Imagine you have a dog in your yard, but your dog wants to be outside your yard. If you have no fence, the dog will leave your yard instantly.

A completely unstable nucleus is like that – physics “prefers” the nucleus to be broken up, so it breaks up.

You can keep the dog in your yard by building a fence. Well, you can keep it there for a while – at some random time, the dog might decide that it’s worth the effort to get over the fence, and out he goes. Maybe with a low fence, your dog scarpers within an hour, 50% of the time, but with a high fence, it takes a full day before there’s a 50% chance of him escaping.

A radioactive nucleus is like that. In this case, the “fence” is the very short-range “strong nuclear force” that holds the nucleus together. Once (say) an alpha particle spends the energy it needs to get past that fence, it gains it all back as the charged nucleus pushes the charged alpha particle away.

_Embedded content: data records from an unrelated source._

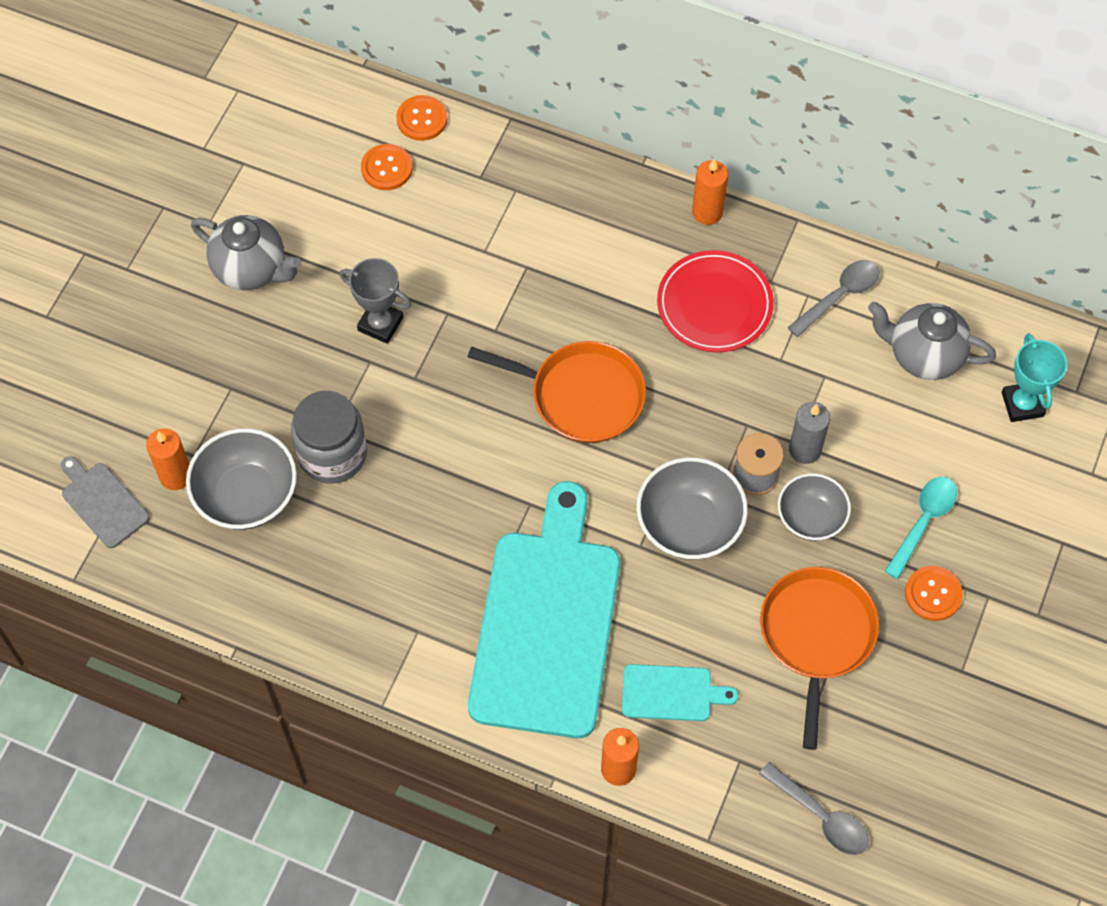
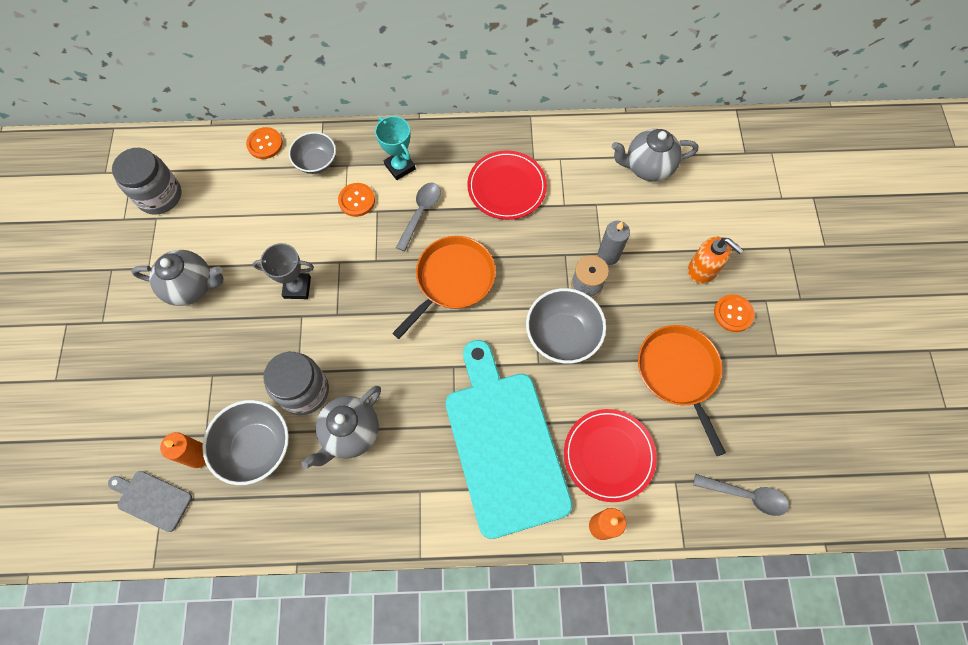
camera: 25 degrees left, 5 degrees up
(259, 136) = (159, 196): none -> grey jar
(366, 528) = (350, 433): none -> grey teapot
(386, 168) = (255, 184): orange button -> orange button (356, 200)
(582, 396) = (452, 280): orange pan -> orange pan turned 45 degrees counterclockwise
(671, 693) = (609, 455): turquoise cutting board -> red plate
(707, 212) = (473, 132): orange candle -> none
(811, 518) = (634, 297): grey bowl -> grey bowl (316, 162)
(839, 296) = (579, 151): grey spoon -> grey spoon (420, 213)
(923, 521) = (702, 270): turquoise spoon -> orange soap dispenser
(1022, 404) = (719, 173): turquoise trophy -> turquoise trophy (400, 167)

Different nuclei have different sized “fences”, so though the nuclei decay randomly, some decay much more slowly than others. Like the dog – it *will* escape eventually, but with a high enough fence, it might be many many years. Unlike dogs and fences, nuclei can hang around forever, so sometimes “many many years” means many billion s(or even trillions) of years.

Anonymous 0 Comments

If you had a atomic nucleus just made of protons it would fly apart because they are all positively charged. Having neutrons in the nucleus tends to glue everything together. But you need them to be in the right numerical ratio to get the best stability. Carbon-12 with 6 protons and six neutrons is very stable, so is carbon-13 with 6:7. They are probably not going to break apart spontaneously in the lifetime of the universe. Get to 6:8 in carbon-14 and it’s not so stable, theres a chance of it breaking apart sometime in a few thousand years, on average half will in 5,700 years

So something that takes billions of years to decay just means that that particular combination of protons and neutrons has a high level of stability and vice versa for a rapidly decaying isotope. Really its just statistical likelihood coupled to an average stability for a particular combination.

Anonymous 0 Comments

Because neutrons. When neutrons and protons are at the right balance,they tend to stick longer. Iron 56, with 26 protons and 30 neutrons is very very stable and therefore sticks around for a very long time.You could count all the atoms in the universe many many many many times over and yet Iron 56 wouldn’t have decayed. Other elements like Francium have a life of less than 2 decades and the longest lived isotope of Francium, Francium 223 has a half life of only 23 years,for comparison,Tellurium (or more specifically Tellurium 128) has a half life of 100 yottaseconds which is 160 trillion times the age of the current universe roughly 2,206,506,000,000,000,000,000,000 years.